* [ACTION ITEM]:
Using the catalyst summary, explain in one to three sentences what change H2 activation brings about in the CuFeOx catalyst that accounts for its better CO oxidation.

# Unveiling the Promoting Mechanism of H2 Activation on CuFeOx Catalyst for Low-Temperature CO Oxidation

**Authors:** Zhenghua Shen, Xiangdong Xing, Yuan She, Hao Meng, Wenkang Niu, Shan Ren

PMC · DOI: 10.3390/molecules29143347 · 2024-07-17

## TL;DR

This study explores how hydrogen activation improves the performance of a CuFeOx catalyst in low-temperature CO oxidation.

## Contribution

The paper reveals the promoting mechanism of H2 activation on CuFeOx for CO oxidation, focusing on Fe2+ generation and oxygen vacancy formation.

## Key findings

- H2 activation at 100°C achieved 99.6% CO conversion at 175°C.
- H2 activation increased Fe2+ species and oxygen vacancy concentration, enhancing oxygen migration.
- The reaction pathway involved MvK and L-H mechanisms, with Cu+-CO and carbonate species as key intermediates.

* [GIVEN INFORMATION]:
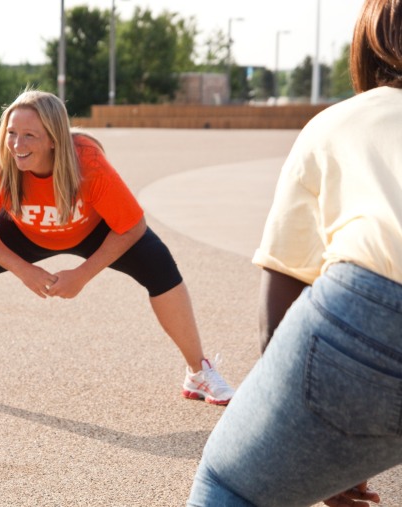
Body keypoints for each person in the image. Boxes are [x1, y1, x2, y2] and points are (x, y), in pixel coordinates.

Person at [0, 89, 234, 405]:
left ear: (53, 139)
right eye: (12, 133)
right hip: (25, 231)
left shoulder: (88, 165)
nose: (17, 144)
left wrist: (82, 274)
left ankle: (198, 371)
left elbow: (132, 226)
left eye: (29, 135)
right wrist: (24, 269)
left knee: (159, 264)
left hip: (91, 230)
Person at [187, 1, 402, 505]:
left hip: (374, 306)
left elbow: (279, 302)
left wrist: (312, 441)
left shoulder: (339, 124)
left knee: (228, 484)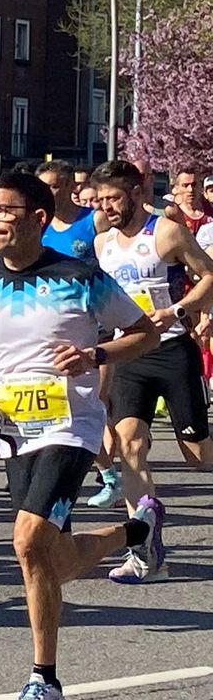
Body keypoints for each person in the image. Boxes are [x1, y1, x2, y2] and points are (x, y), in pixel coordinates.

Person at [0, 171, 163, 700]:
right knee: (54, 557)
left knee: (27, 543)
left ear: (38, 218)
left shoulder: (80, 277)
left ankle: (45, 681)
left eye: (3, 209)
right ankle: (137, 530)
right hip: (13, 429)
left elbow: (146, 332)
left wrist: (97, 357)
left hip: (73, 427)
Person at [90, 159, 213, 579]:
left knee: (198, 454)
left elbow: (209, 276)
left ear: (137, 193)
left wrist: (177, 309)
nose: (107, 207)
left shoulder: (166, 232)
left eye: (114, 198)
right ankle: (144, 548)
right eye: (102, 199)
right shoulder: (102, 242)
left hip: (173, 348)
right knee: (128, 443)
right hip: (129, 351)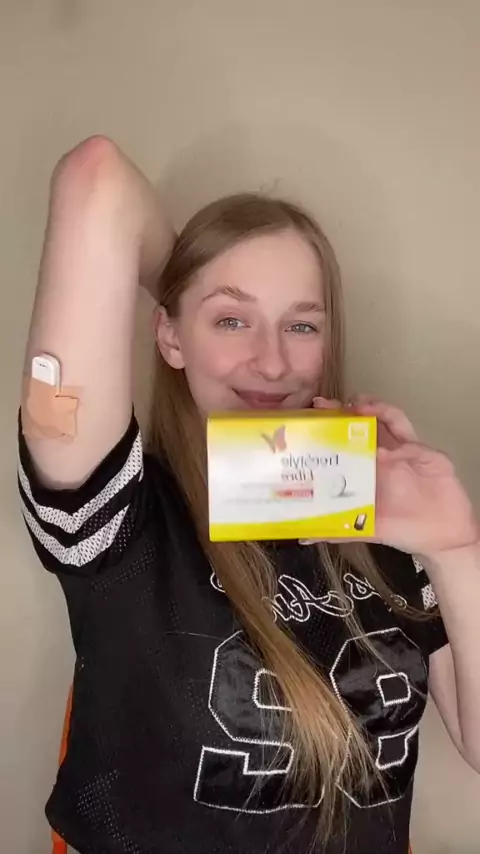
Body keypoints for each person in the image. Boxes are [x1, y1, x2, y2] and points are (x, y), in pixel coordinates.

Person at [18, 136, 480, 854]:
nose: (271, 361)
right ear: (170, 336)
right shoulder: (119, 518)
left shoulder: (388, 519)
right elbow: (95, 178)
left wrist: (456, 550)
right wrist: (187, 281)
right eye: (230, 320)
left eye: (302, 324)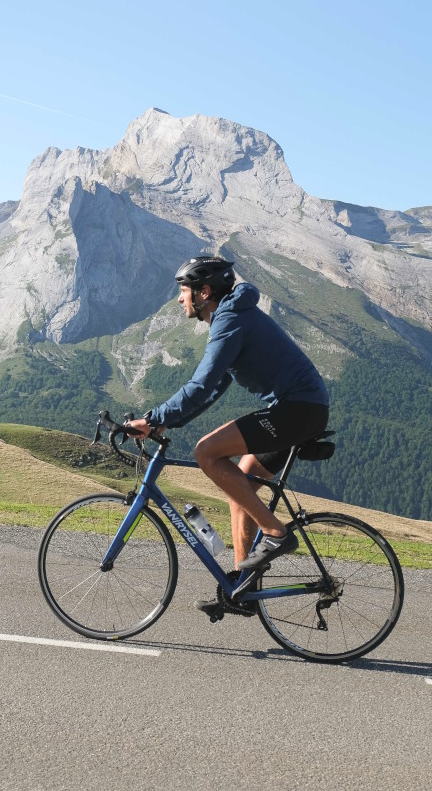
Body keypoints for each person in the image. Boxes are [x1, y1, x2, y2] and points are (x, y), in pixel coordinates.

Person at [126, 256, 330, 616]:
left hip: (297, 410)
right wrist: (164, 424)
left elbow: (202, 384)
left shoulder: (231, 319)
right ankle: (241, 587)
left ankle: (277, 534)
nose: (179, 300)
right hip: (300, 408)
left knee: (207, 453)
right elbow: (215, 386)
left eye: (184, 291)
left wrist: (154, 417)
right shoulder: (231, 316)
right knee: (242, 485)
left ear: (205, 292)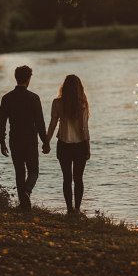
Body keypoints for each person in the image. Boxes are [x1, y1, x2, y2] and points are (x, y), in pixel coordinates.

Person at [0, 65, 50, 210]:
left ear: (16, 78)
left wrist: (2, 141)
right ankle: (27, 191)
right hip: (30, 141)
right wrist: (46, 142)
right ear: (28, 78)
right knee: (33, 171)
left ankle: (23, 204)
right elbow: (39, 122)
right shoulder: (33, 98)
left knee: (20, 171)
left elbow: (1, 121)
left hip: (14, 140)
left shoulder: (7, 98)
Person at [46, 74, 91, 214]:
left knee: (67, 179)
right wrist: (88, 147)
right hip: (80, 145)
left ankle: (69, 210)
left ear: (64, 87)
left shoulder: (57, 103)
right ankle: (77, 210)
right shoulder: (83, 103)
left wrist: (46, 142)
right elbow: (84, 128)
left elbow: (53, 124)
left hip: (63, 145)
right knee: (78, 179)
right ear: (79, 88)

* [EXPECTED ANSWER]:
H2 activation increases the amount of Fe2+ species and the concentration of oxygen vacancies in the CuFeOx catalyst. These changes enhance oxygen migration, which improves its performance in low-temperature CO oxidation.